In Italy, following the devolution policies of 1990s, regions are free to adopt strategies and models for care provisions, which might differ from one another, but at the same time they should guarantee the same quality care level [8]. Previous studies have demonstrated that these policies have contributed to accentuate interregional disparities in healthcare especially between the northern and the southern regions, which have always been very different for geographical and historical reasons [8, 19]. In this context, our preliminary results are a step toward determining whether leaving the responsibility for rare disease management, such as CBD, to the regions as for the other healthcare services, assure that the regional populations with CBDs receive timely access to comprehensive, specialized treatments in accordance with the existing guidelines everywhere across the country. Although CBD patients might benefit from a regionalized care organization especially in terms of timely access to treatment (which may ultimately be a matter of life and death), these results seem to confirm that the different regional care models for CBDs are still not meeting the required standard of minimum volumes and differ in terms of capacity to retain their residents with CBDs of attract patients from the outside. Indeed, not all the Italian regions have opted for a delivery model in line with the accreditation criteria on volumes. There are regions where HTCs operate below the minimum volume required, and other regions, with similar demographic and geographic characteristics, that have opted for centralizing all their patients in a few high-volume centers. The interregional gap is more evident if we analyze data on patients’ mobility, which might suggest that some regions are not able to retain their patients, presumably because their needs are not completely satisfied by their regional HTC and/or because they expect to receive better care in other regions.
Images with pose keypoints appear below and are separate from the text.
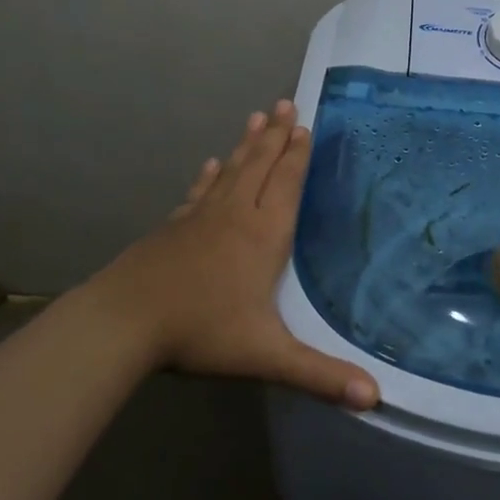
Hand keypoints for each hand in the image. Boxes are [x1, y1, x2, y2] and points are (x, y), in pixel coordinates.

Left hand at [79, 101, 379, 408]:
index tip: (304, 125)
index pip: (286, 185)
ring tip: (256, 117)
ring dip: (246, 145)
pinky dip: (208, 176)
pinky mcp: (173, 228)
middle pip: (259, 166)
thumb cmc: (201, 331)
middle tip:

Given these considerable regional disparities, Italy’s national government, whose NHS is responsible for uniform and essential levels of health services across the country, should adopt strategies to bridge the interregional gap in the quality of services provided to CBD patients. Low-performing regions (i.e. regions that do not guarantee the required volumes and have high percentages of residents seeking treatments outside) should be closely monitored by the central government and they should be compelled to find organizational solutions such as agreements with other regions to guarantee that all residents receive prompt access to high quality care.
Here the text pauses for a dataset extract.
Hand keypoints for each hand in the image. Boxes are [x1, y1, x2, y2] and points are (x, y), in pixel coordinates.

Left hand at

The main limitation to our study was the lack of comparable individual data at the national level which is widely recognized as one of the main challenge of rare diseases [20, 21], and the lack of data regarding HTC organizational infrastructure including staffing, resources and other organizational components which might influence both efficiency and quality. In Italy, the use of the AICE register alone does not allow record linkage with other medical records. Investments to improve the AICE Register and the centralization of patient information are crucial. Efforts should also be made by the regional governments toward the use of multiple sources of data-by-data linkage at the individual level in order to comprehensively approach patient healthcare paths.

Conclusions

Preliminary results of the present study show significant disparities among Italian regions in the delivery of care to CBDs patients which could be partly explained by the regional governments that are free to adopt strategies and organization models differing from one region to the other. In this context, this study is committed to stimulating a debate on the importance of targeted service delivery strategies for CBD patients at regional level. Regions alone should not be responsible for the organization and function of HTCs; indeed, intervention measures, among which the systematic monitoring of the performance of the HTCs, should be adopted by the central government to support the implementation of the existing standards for the management of CBDs uniformly across regions.